How we have been raised by our own mothers significantly affects the next generation. Parenting and coupling. Central issues to almost everything.
The day after mother’s day and a rousing discussion in our “sinner’s club” Saturday evening has me questioning.
Women strive to live up or live to make up for what they missed. In both parenting and marital relationships.
Men expect out of their wives what they saw or didn’t see their own mothers doing. Yet they want their marriage to be something entirely different then what they witnessed growing up.
Put any variety of couple together and you have issues. He thinks she should stay home with the children. She wants to work and have meaning and value in her life. He wants her to work to add to the income. She wants to spend but not work frustrating the balance. She needs and wants. He needs and wants.
There are relational implications. Economical repercussions. Driving social desires.
It seems what there isn’t is contentment. We wish the past were and press for the future to be but do we enjoy the moments in between?

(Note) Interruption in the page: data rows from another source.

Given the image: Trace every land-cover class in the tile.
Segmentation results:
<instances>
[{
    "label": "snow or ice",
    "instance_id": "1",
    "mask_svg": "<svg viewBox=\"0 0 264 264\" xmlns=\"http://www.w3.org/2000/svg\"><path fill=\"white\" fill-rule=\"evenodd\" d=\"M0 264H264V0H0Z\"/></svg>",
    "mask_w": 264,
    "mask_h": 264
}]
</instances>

One particular mother/wife in our sinner’s club is working full-time doing very well (valuable). She was raised by a mother with a mental illness who did not function in a parental way at all. No father in the house and her mother gave her older sister at age 9. Other people filled in gaps but her whole adult life has been attempts to be the opposite of her incapable mother. She wants to stay home and clean the house and have food ready. Her husband is hesitant of not having her income but wants her to “be a better mother”. Her desire is that her kids would have everything she didn’t. While she is at it they are absent a mother that only she can be. The husband had a stay at home mother in a different culture. Who lived simply. He sends her money to support her now. What a ton of issues! So glad we are all in the club together!
Pondering the evening as I awoke on mothers day. My college student but married son and his wife are staying with us for a few weeks. Our new foster son is here on a weekend visit. His 15 and 16 year old brother and sister who call me mom, are in the house too. The shoes of many variety are scattered at the back door which is also my living room. A shirt is hanging over the couch. A book on the mantle and cups equaling more than the number of people in the house are scattered on the counter. I stop and realize. All this is evidence I am a mother. I smile. Give thanks and repent of my desire to have a home that looks otherwise.
How odd. We want a happy family. Secure and respectful. Good stewards of stuff and considerate. Can the house be a bit disheveled? Absolutely. I am learning contentment. I am not longing for an empty nest. I have an opportunity to impact the next mothers and fathers. I am a mother.
I hear grand-parenting is much easier. I am very willing to wait!